The model can be changed by updating the MODEL_ID in config.py. The ManualGemmaInvoker class is specifically designed for Gemma-based models but could be adapted for other Hugging Face transformers.
- 🔄 Parallel Processing: All validation checks run simultaneously, offering significant performance gains over sequential processing.

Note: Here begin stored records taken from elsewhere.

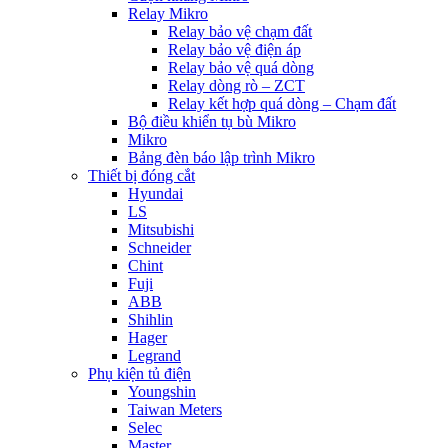
Relay Mikro
Relay bảo vệ chạm đất
Relay bảo vệ điện áp
Relay bảo vệ quá dòng
Relay dòng rò – ZCT
Relay kết hợp quá dòng – Chạm đất
Bộ điều khiển tụ bù Mikro
Mikro
Bảng đèn báo lập trình Mikro
Thiết bị đóng cắt
Hyundai
LS
Mitsubishi
Schneider
Chint
Fuji
ABB
Shihlin
Hager
Legrand
Phụ kiện tủ điện
Youngshin
Taiwan Meters
Selec
Master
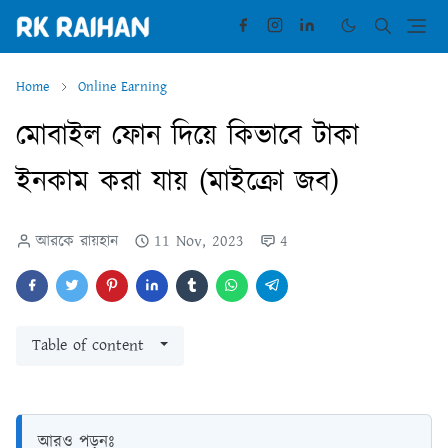
Home
Online Earning
মোবাইল ফোন দিয়ে কিভাবে টাকা
ইনকাম করা যায় (মাইক্রো জব)
আরকে রায়হান
11 Nov, 2023
4
Table of content
আরও পড়ুনঃ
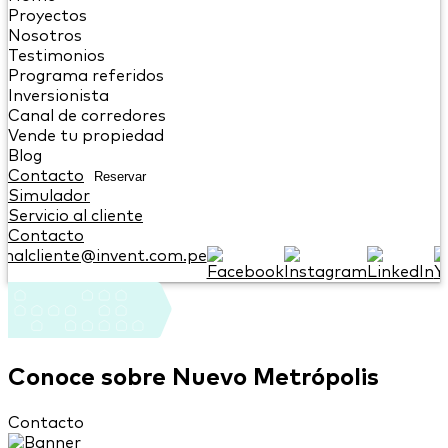
Proyectos
Nosotros
Testimonios
Programa referidos
Inversionista
Canal de corredores
Vende tu propiedad
Blog
Contacto
Reservar
Simulador
Servicio al cliente
Contacto
onalcliente@invent.com.pe
Conoce sobre Nuevo Metrópolis
Contacto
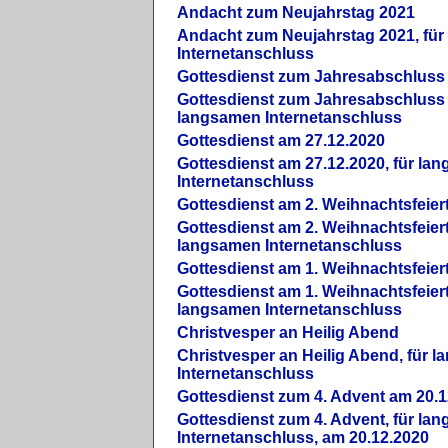
Andacht zum Neujahrstag 2021
Andacht zum Neujahrstag 2021, fü
Internetanschluss
Gottesdienst zum Jahresabschluss
Gottesdienst zum Jahresabschluss 
langsamen Internetanschluss
Gottesdienst am 27.12.2020
Gottesdienst am 27.12.2020, für la
Internetanschluss
Gottesdienst am 2. Weihnachtsfeier
Gottesdienst am 2. Weihnachtsfeiert
langsamen Internetanschluss
Gottesdienst am 1. Weihnachtsfeier
Gottesdienst am 1. Weihnachtsfeiert
langsamen Internetanschluss
Christvesper an Heilig Abend
Christvesper an Heilig Abend, für 
Internetanschluss
Gottesdienst zum 4. Advent am 20.1
Gottesdienst zum 4. Advent, für la
Internetanschluss, am 20.12.2020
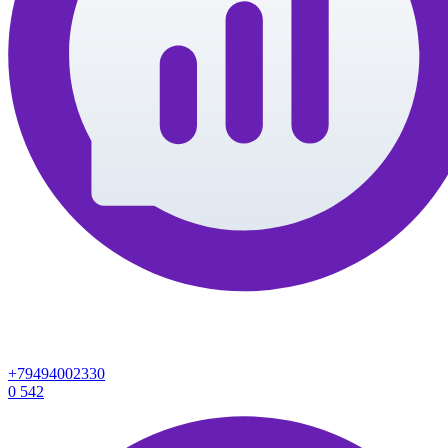
+79494002330
0
542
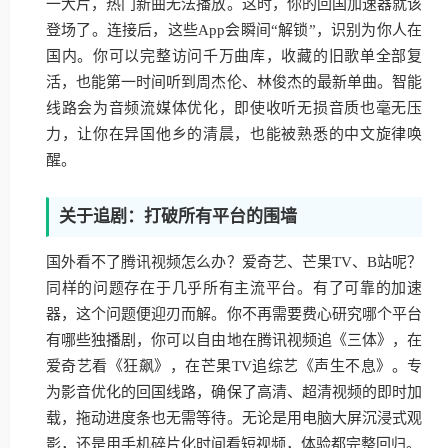
一大片，热门新曲无法播放。这时，你的回国加速器就该
登场了。连接后，这些App会瞬间“解锁”，识别为你人在
国内。你可以完整访问千万曲库，收藏的旧歌单全部复
活，也能第一时间听到周杰伦、林俊杰的最新单曲。智能
线路会为音频流媒体优化，即使收听无损音质也毫无压
力，让你在异国他乡的清晨，也能被熟悉的中文旋律唤
醒。
关于追剧：打破所有平台的围墙
国外看不了腾讯视频怎么办？爱奇艺、芒果TV、B站呢？
同样的问题存在于几乎所有主流平台。有了可靠的加速
器，这个问题便迎刃而解。你不再需要费心研究哪个平台
有哪些独播剧，你可以自由地在腾讯视频追《三体》，在
爱奇艺看《狂飙》，在芒果TV追综艺《声生不息》。专
为影音优化的回国线路，确保了高清、超清视频的即时加
载，拖动进度条也无需等待。无论是用电脑大屏沉浸式观
影，还是用手机碎片化时间看短视频，体验都完整回归。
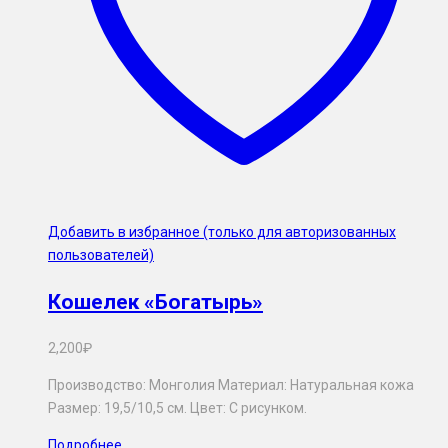
Добавить в избранное (только для авторизованных
пользователей)
Кошелек «Богатырь»
2,200
₽
Производство: Монголия Материал: Натуральная кожа
Размер: 19,5/10,5 см. Цвет: С рисунком.
Подробнее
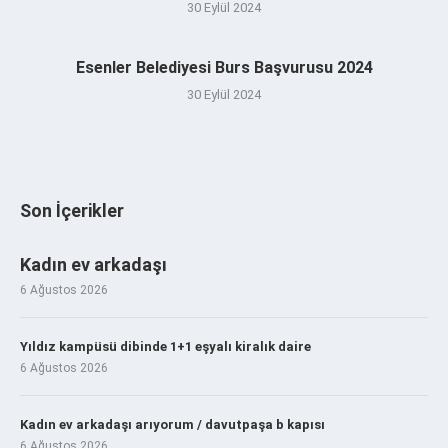
30 Eylül 2024
Esenler Belediyesi Burs Başvurusu 2024
30 Eylül 2024
Son İçerikler
Kadın ev arkadaşı
6 Ağustos 2026
Yıldız kampüsü dibinde 1+1 eşyalı kiralık daire
6 Ağustos 2026
Kadın ev arkadaşı arıyorum / davutpaşa b kapısı
6 Ağustos 2026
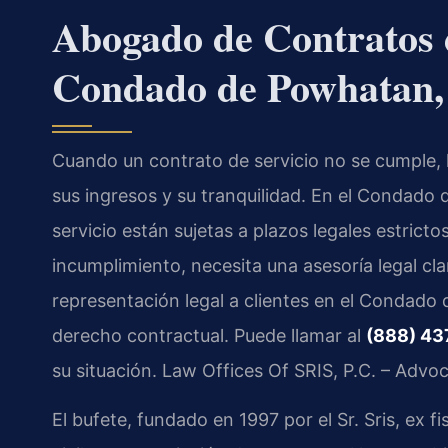
Abogado de Contratos d
Condado de Powhatan,
Cuando un contrato de servicio no se cumple, 
sus ingresos y su tranquilidad. En el Condado
servicio están sujetas a plazos legales estrictos
incumplimiento, necesita una asesoría legal cl
representación legal a clientes en el Condado
derecho contractual. Puede llamar al
(888) 43
su situación. Law Offices Of SRIS, P.C. – Advo
El bufete, fundado en 1997 por el Sr. Sris, ex f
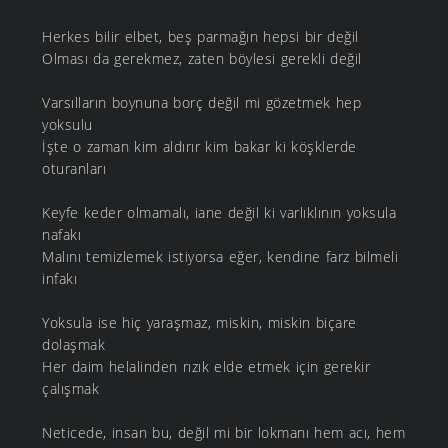
Herkes bilir elbet, beş parmağın hepsi bir değil
Olması da gerekmez, zaten böylesi gerekli değil
Varsılların boynuna borç değil mi gözetmek hep
yoksulu
İşte o zaman kim aldırır kim bakar ki köşklerde
oturanları
Keyfe keder olmamalı, iane değil ki varlıklının yoksula
nafakı
Malını temizlemek istiyorsa eğer, kendine farz bilmeli
infakı
Yoksula ise hiç yaraşmaz, miskin, miskin biçare
dolaşmak
Her daim helalinden rızık elde etmek için gerekir
çalışmak
Neticede, insan bu, değil mi bir lokmanı hem acı, hem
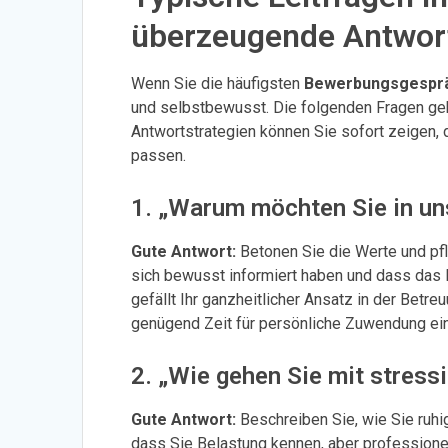
überzeugende Antwor
Wenn Sie die häufigsten
Bewerbungsgesprä
und selbstbewusst. Die folgenden Fragen geh
Antwortstrategien können Sie sofort zeigen, 
passen.
1. „Warum möchten Sie in uns
Gute Antwort:
Betonen Sie die Werte und pfl
sich bewusst informiert haben und dass das H
gefällt Ihr ganzheitlicher Ansatz in der Betr
genügend Zeit für persönliche Zuwendung ein
2. „Wie gehen Sie mit stress
Gute Antwort:
Beschreiben Sie, wie Sie ruhi
dass Sie Belastung kennen, aber professionell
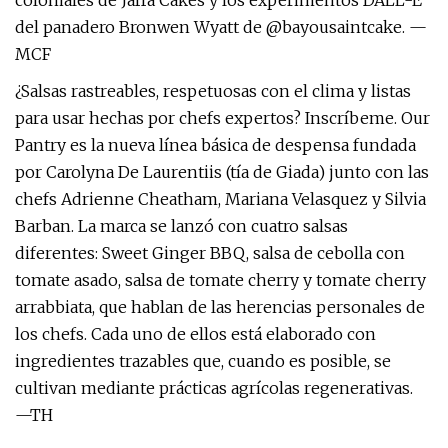
coloniales de Jaffa Cakes y los experimentos DALL-E
del panadero Bronwen Wyatt de @bayousaintcake. —
MCF
¿Salsas rastreables, respetuosas con el clima y listas
para usar hechas por chefs expertos? Inscríbeme. Our
Pantry es la nueva línea básica de despensa fundada
por Carolyna De Laurentiis (tía de Giada) junto con las
chefs Adrienne Cheatham, Mariana Velasquez y Silvia
Barban. La marca se lanzó con cuatro salsas
diferentes: Sweet Ginger BBQ, salsa de cebolla con
tomate asado, salsa de tomate cherry y tomate cherry
arrabbiata, que hablan de las herencias personales de
los chefs. Cada uno de ellos está elaborado con
ingredientes trazables que, cuando es posible, se
cultivan mediante prácticas agrícolas regenerativas.
—TH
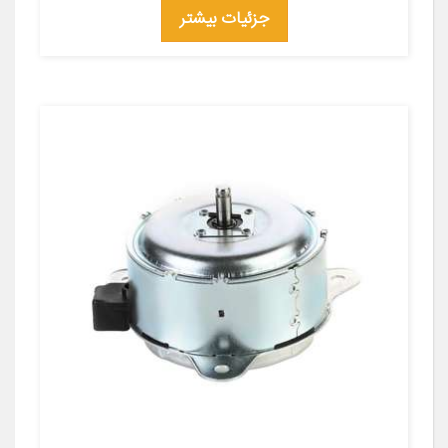
جزئیات بیشتر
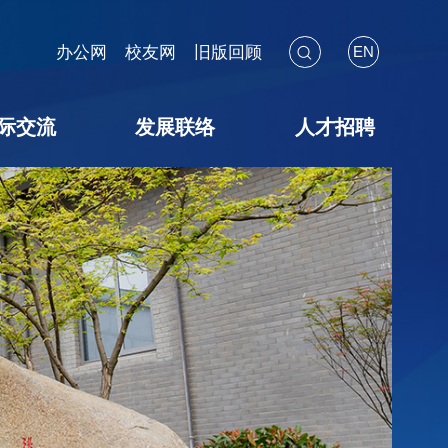
办公网
校友网
旧版回顾
EN
际交流
发展联络
人才招聘
海外见闻
国际会议
交流项目
暑期学校
校友联络
教育基金
捐赠途径
捐赠鸣谢
捐赠用途
教师招聘
博后招聘
员工招聘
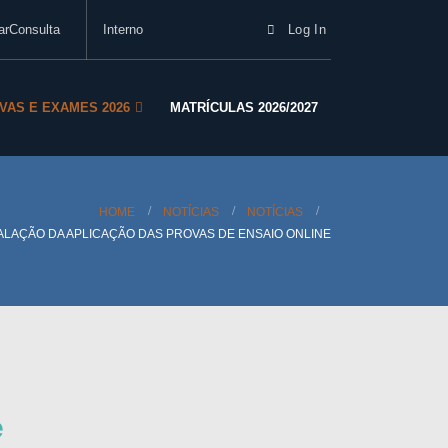
arConsulta
Interno
Log In
VAS E EXAMES 2026
MATRÍCULAS 2026/2027
HOME
NOTÍCIAS
NOTÍCIAS
TALAÇÃO DA APLICAÇÃO DAS PROVAS DE ENSAIO ONLINE
e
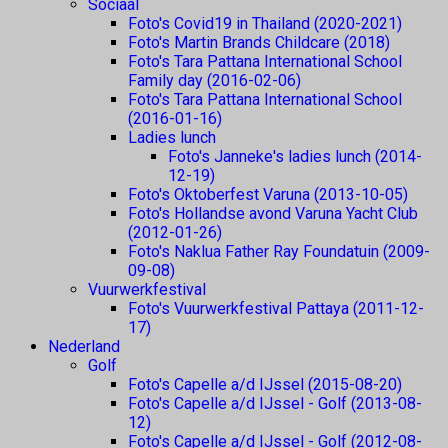
Sociaal
Foto's Covid19 in Thailand (2020-2021)
Foto's Martin Brands Childcare (2018)
Foto's Tara Pattana International School
Family day (2016-02-06)
Foto's Tara Pattana International School
(2016-01-16)
Ladies lunch
Foto's Janneke's ladies lunch (2014-
12-19)
Foto's Oktoberfest Varuna (2013-10-05)
Foto's Hollandse avond Varuna Yacht Club
(2012-01-26)
Foto's Naklua Father Ray Foundatuin (2009-
09-08)
Vuurwerkfestival
Foto's Vuurwerkfestival Pattaya (2011-12-
17)
Nederland
Golf
Foto's Capelle a/d IJssel (2015-08-20)
Foto's Capelle a/d IJssel - Golf (2013-08-
12)
Foto's Capelle a/d IJssel - Golf (2012-08-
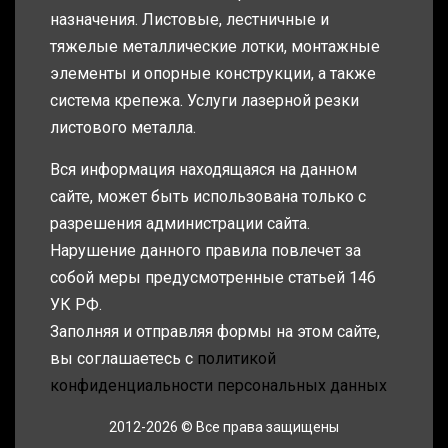
назначения. Листовые, лестничные и
тяжелые металлические лотки, монтажные
элементы и опорные конструкции, а также
система крепежа. Услуги лазерной резки
листового металла.
Вся информация находящаяся на данном
сайте, может быть использована только с
разрешения администрации сайта.
Нарушение данного правила повлечет за
собой меры предусмотренные статьей 146
УК РФ.
Заполняя и отправляя формы на этом сайте,
вы соглашаетесь с
политикой
конфиденциальности персональных данных
2012-2026 © Все права защищены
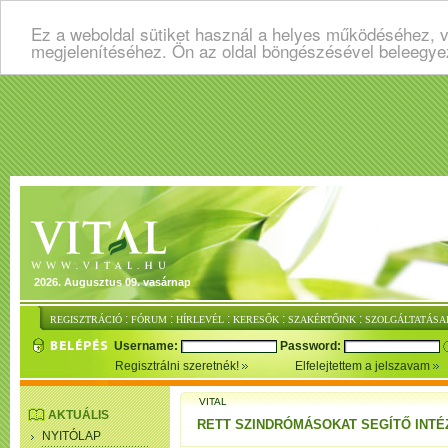
Ez a weboldal sütiket használ a helyes működéséhez, v
megjelenítéséhez. Ön az oldal böngészésével beleegye
2026. Augusztus 09. vasárnap
:
:
:
:
:
REGISZTRÁCIÓ
FÓRUM
HÍRLEVÉL
KERESŐK
SZAKÉRTŐINK
SZOLGÁLTATÁSA
Username:
Password:
Regisztrálni szeretnék!
Elfelejtettem a jelszavam
VITAL
AKTUÁLIS
RETT SZINDRÓMÁSOKAT SEGÍTŐ INT
NYITÓLAP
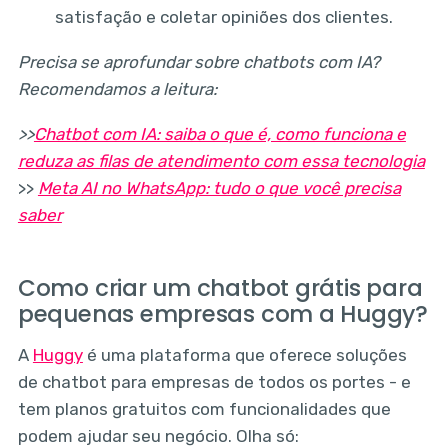
satisfação e coletar opiniões dos clientes.
Precisa se aprofundar sobre chatbots com IA?
Recomendamos a leitura:
>>
Chatbot com IA: saiba o que é, como funciona e
reduza as filas de atendimento com essa tecnologia
>>
Meta AI no WhatsApp: tudo o que você precisa
saber
Como criar um chatbot grátis para
pequenas empresas com a Huggy?
A
Huggy
é uma plataforma que oferece soluções
de chatbot para empresas de todos os portes - e
tem planos gratuitos com funcionalidades que
podem ajudar seu negócio. Olha só:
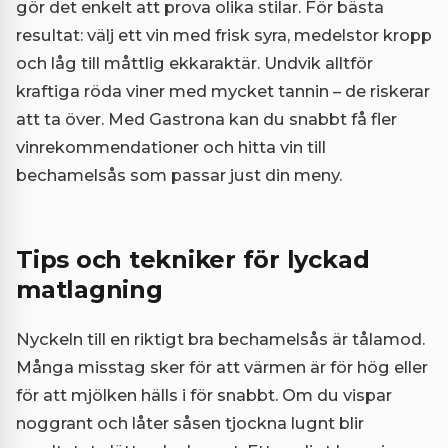
gör det enkelt att prova olika stilar. För bästa
resultat: välj ett vin med frisk syra, medelstor kropp
och låg till måttlig ekkaraktär. Undvik alltför
kraftiga röda viner med mycket tannin – de riskerar
att ta över. Med Gastrona kan du snabbt få fler
vinrekommendationer och hitta vin till
bechamelsås som passar just din meny.
Tips och tekniker för lyckad
matlagning
Nyckeln till en riktigt bra bechamelsås är tålamod.
Många misstag sker för att värmen är för hög eller
för att mjölken hälls i för snabbt. Om du vispar
noggrant och låter såsen tjockna lugnt blir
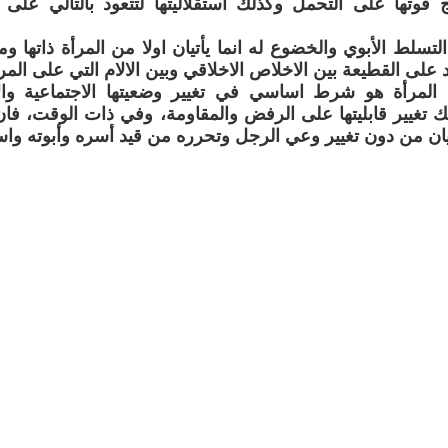
يج قوتها على التحمل وكذلك استقلاليتها لتتعود بالتالي على 
التسلط الأبوي والخضوع له انما يأتيان اولا من المرأة ذاتها 
كد على القطيعة بين الاخلاص الاخلاقي وبين الالام التي على المرأ
المرأة هو شرط اساسي في تغيير وضعيتها الاجتماعية والا
لك تغيير قابليتها على الرفض والمقاومة، وفي ذات الوقت، فان
فيان من دون تغيير وعي الرجل وتحرره من قيد أسره وأبوته واست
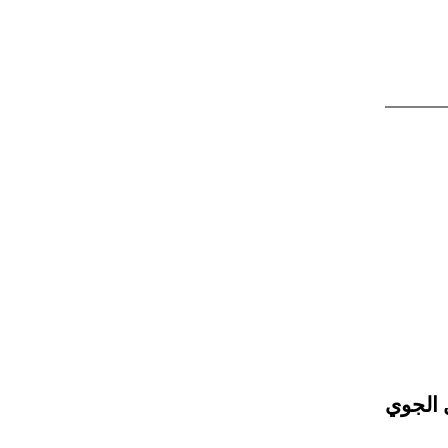
 الجوي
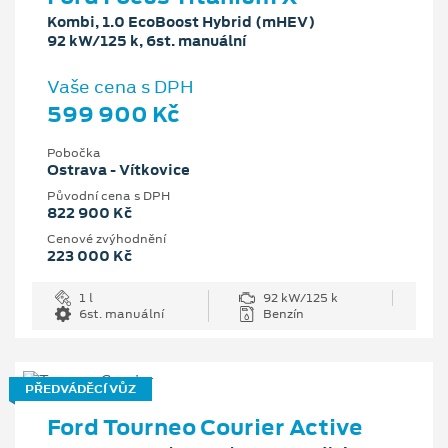
Kombi, 1.0 EcoBoost Hybrid (mHEV)
92 kW/125 k, 6st. manuální
Vaše cena s DPH
599 900 Kč
Pobočka
Ostrava - Vítkovice
Původní cena s DPH
822 900 Kč
Cenové zvýhodnění
223 000 Kč
1 l
92 kW/125 k
6st. manuální
Benzín
PŘEDVÁDĚCÍ VŮZ
Ford Tourneo Courier Active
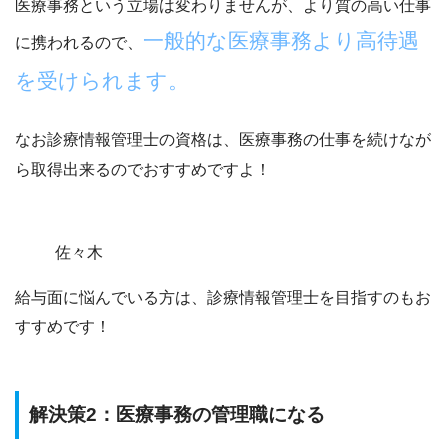
医療事務という立場は変わりませんが、より質の高い仕事
一般的な医療事務より高待遇
に携われるので、
を受けられます。
なお診療情報管理士の資格は、
医療事務の仕事を続けなが
ら取得出来るのでおすすめですよ！
佐々木
給与面に悩んでいる方は、診療情報管理士を目指すのもお
すすめです！
解決策2：医療事務の管理職になる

- 🛡️ Comprehensive Protection: Employs multiple specialized guards against spam, toxicity, harassment, and unsolicited financial advice.
- 🤖 AI-Powered Responses: Generates natural, contextual rejection messages that politely enforce content policies.
- 📊 Detailed Reporting: The
/validateendpoint provides a complete breakdown of which checks passed or failed for full visibility. - 🔧 Developer-Friendly: Features a clean RESTful API, easy customization, and clear separation of concerns in the codebase.
- Scalable: The parallel architecture's time complexity remains constant as new validators are added, enabling seamless scaling.